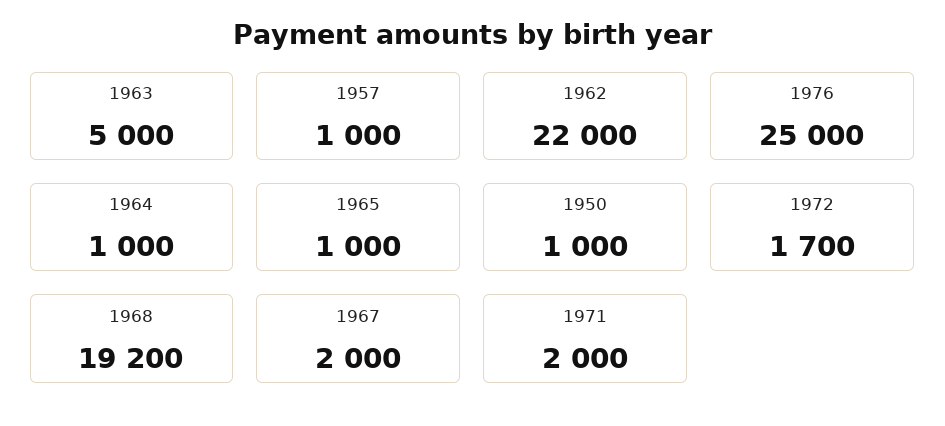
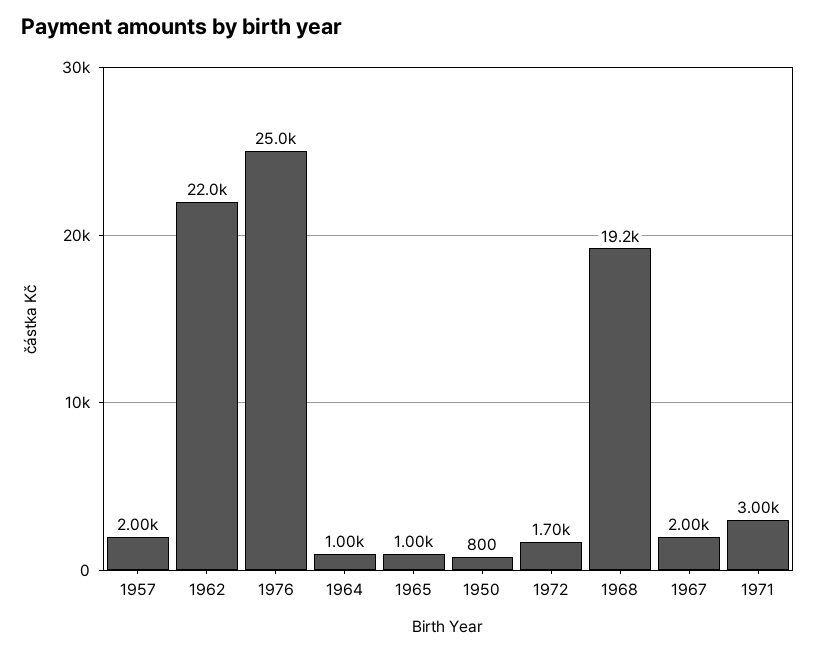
  {
-   "1963": 5000,
-   "1957": 1000,
+   "1957": 2000,
    "1962": 22000,
    "1976": 25000,
    "1964": 1000,
    "1965": 1000,
-   "1950": 1000,
+   "1950": 800,
    "1972": 1700,
    "1968": 19200,
    "1967": 2000,
-   "1971": 2000
+   "1971": 3000
  }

TO-DO ITEM — Give the records again exactly as they stand, so that only the pictures are missing.

EXPECTED OUTPUT —
  {
-   "1963": 5000,
-   "1957": 1000,
+   "1957": 2000,
    "1962": 22000,
    "1976": 25000,
    "1964": 1000,
    "1965": 1000,
-   "1950": 1000,
+   "1950": 800,
    "1972": 1700,
    "1968": 19200,
    "1967": 2000,
-   "1971": 2000
+   "1971": 3000
  }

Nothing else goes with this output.